# WORK REQUIRED
How many lines of the data below contain the string "azim", matching case exactly? Give only the number.

# EXTRACTED RECORDS
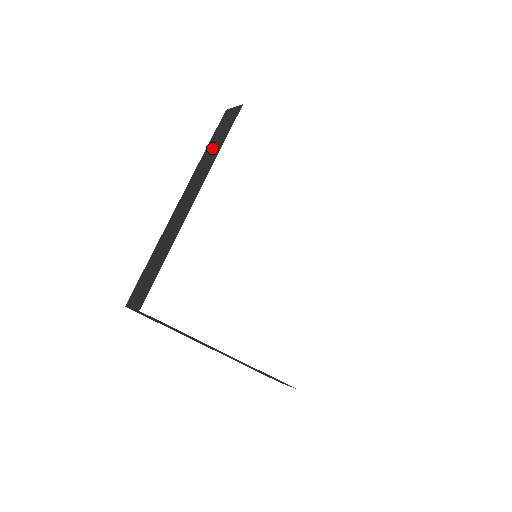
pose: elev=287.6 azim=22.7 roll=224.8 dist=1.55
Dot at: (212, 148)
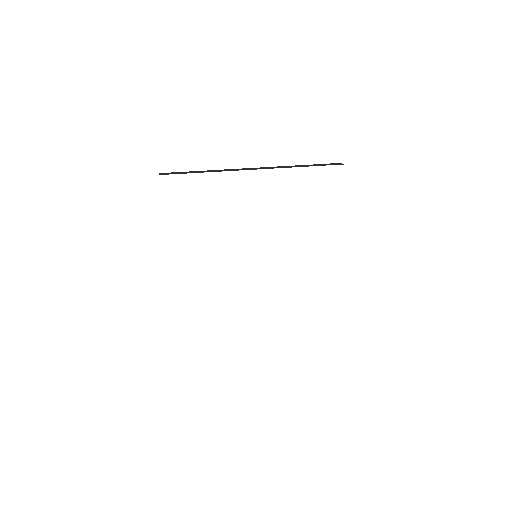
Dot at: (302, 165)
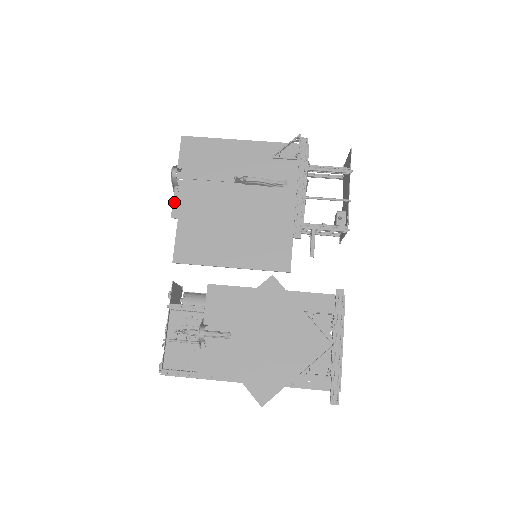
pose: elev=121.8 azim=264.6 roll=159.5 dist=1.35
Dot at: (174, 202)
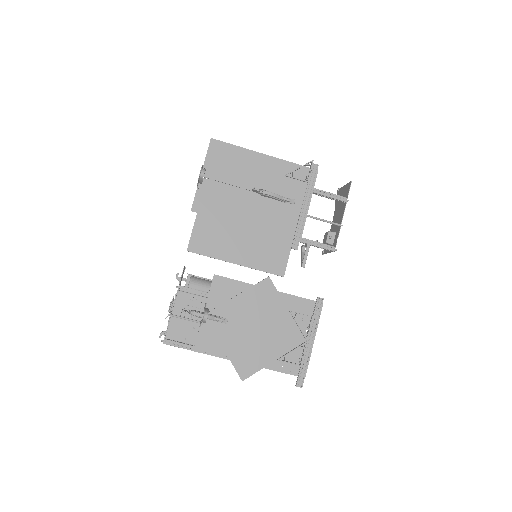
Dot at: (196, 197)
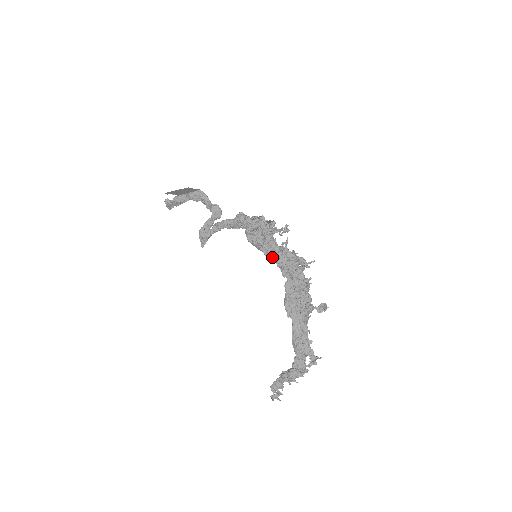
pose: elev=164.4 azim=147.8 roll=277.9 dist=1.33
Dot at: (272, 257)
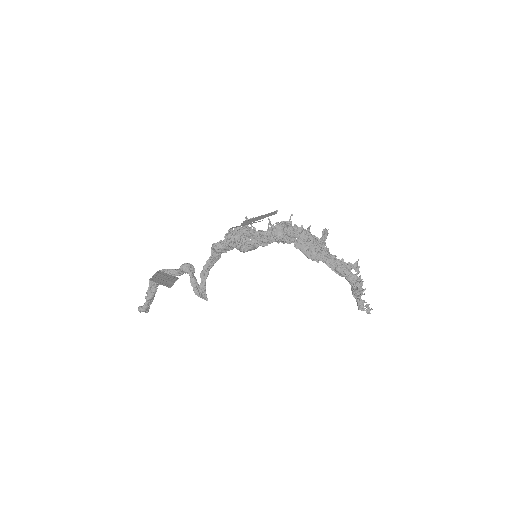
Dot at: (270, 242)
---
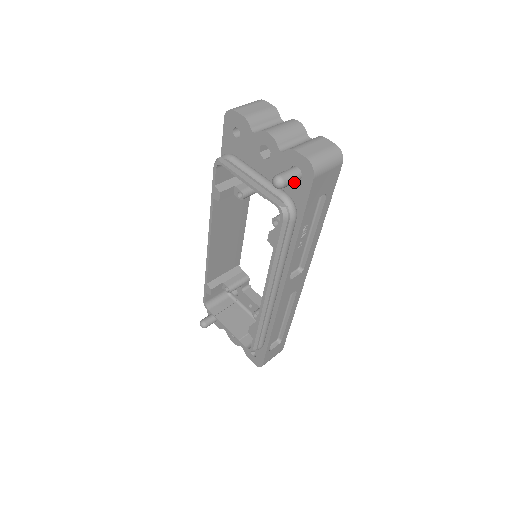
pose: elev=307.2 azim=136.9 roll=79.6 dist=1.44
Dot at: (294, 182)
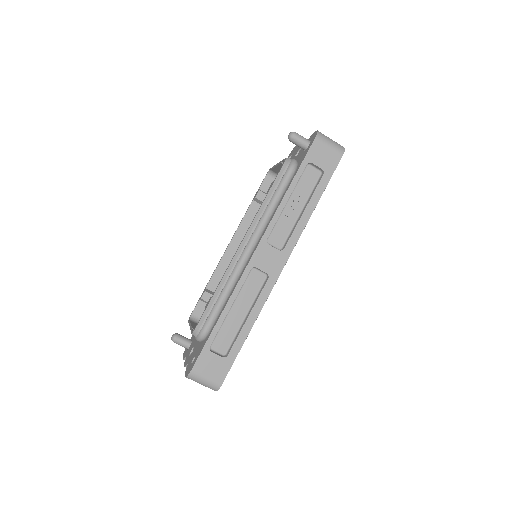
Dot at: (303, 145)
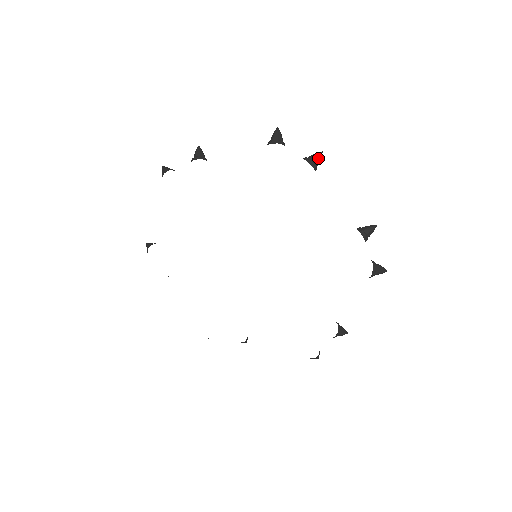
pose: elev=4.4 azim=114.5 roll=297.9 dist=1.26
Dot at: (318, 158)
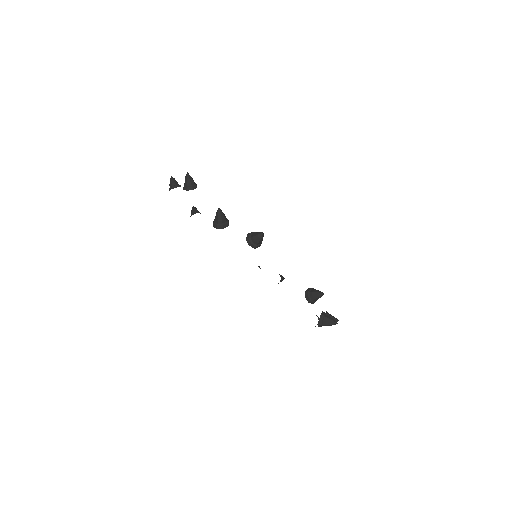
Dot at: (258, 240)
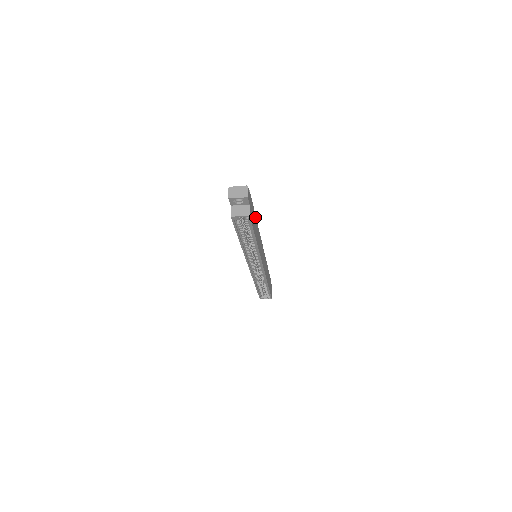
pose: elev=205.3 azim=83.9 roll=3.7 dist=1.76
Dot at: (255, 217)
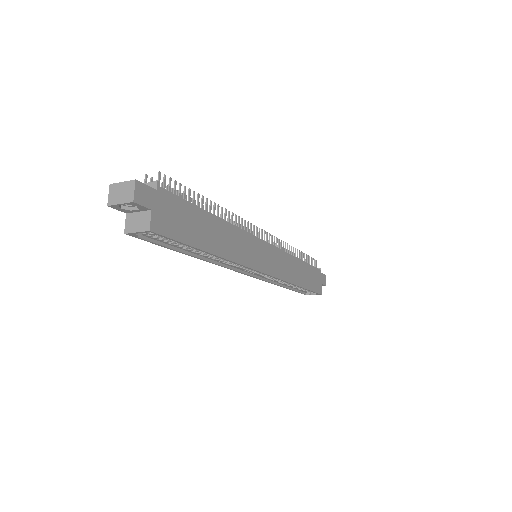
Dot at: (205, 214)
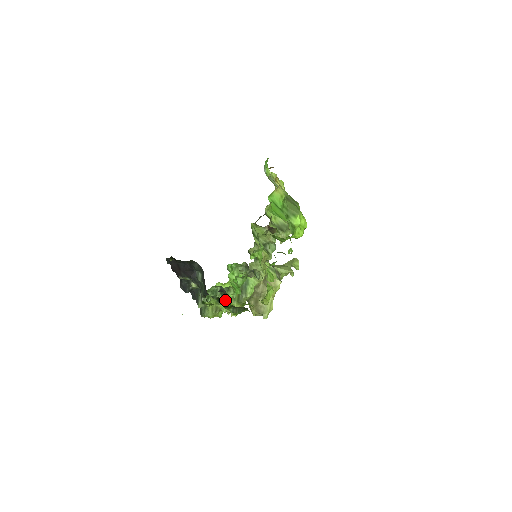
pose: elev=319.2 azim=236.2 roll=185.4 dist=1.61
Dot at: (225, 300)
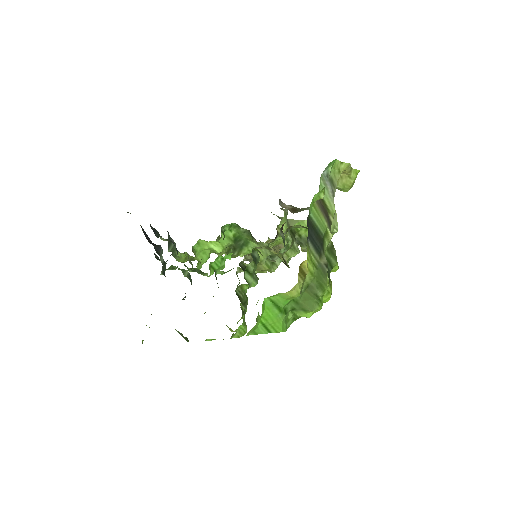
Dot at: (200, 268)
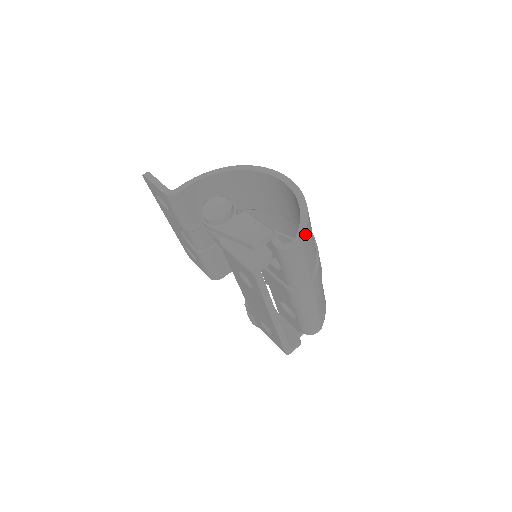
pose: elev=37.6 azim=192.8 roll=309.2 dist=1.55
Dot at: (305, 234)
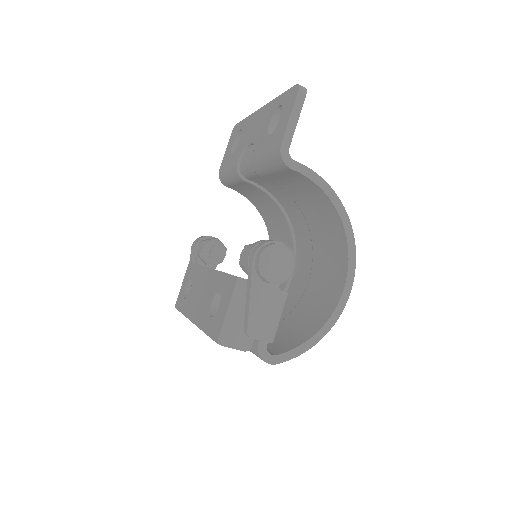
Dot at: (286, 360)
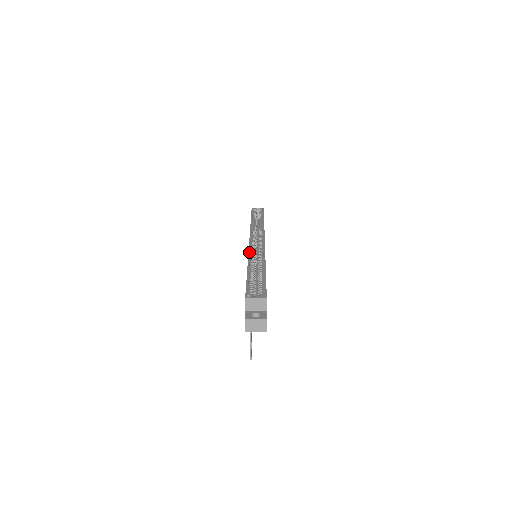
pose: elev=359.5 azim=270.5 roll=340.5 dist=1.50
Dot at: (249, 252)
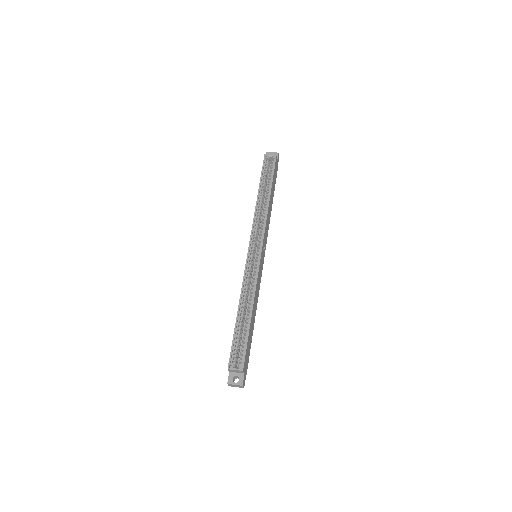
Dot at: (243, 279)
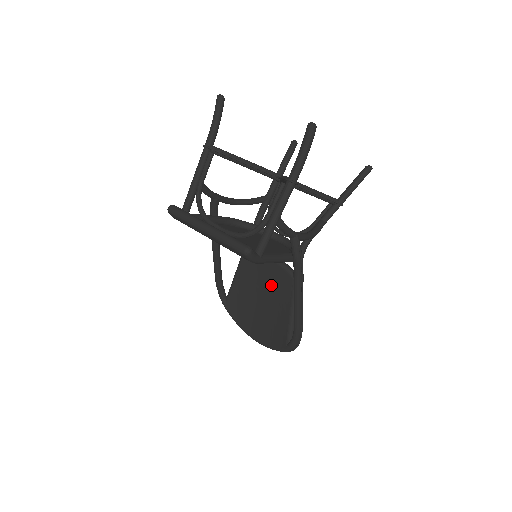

# CORRECT RESULT
9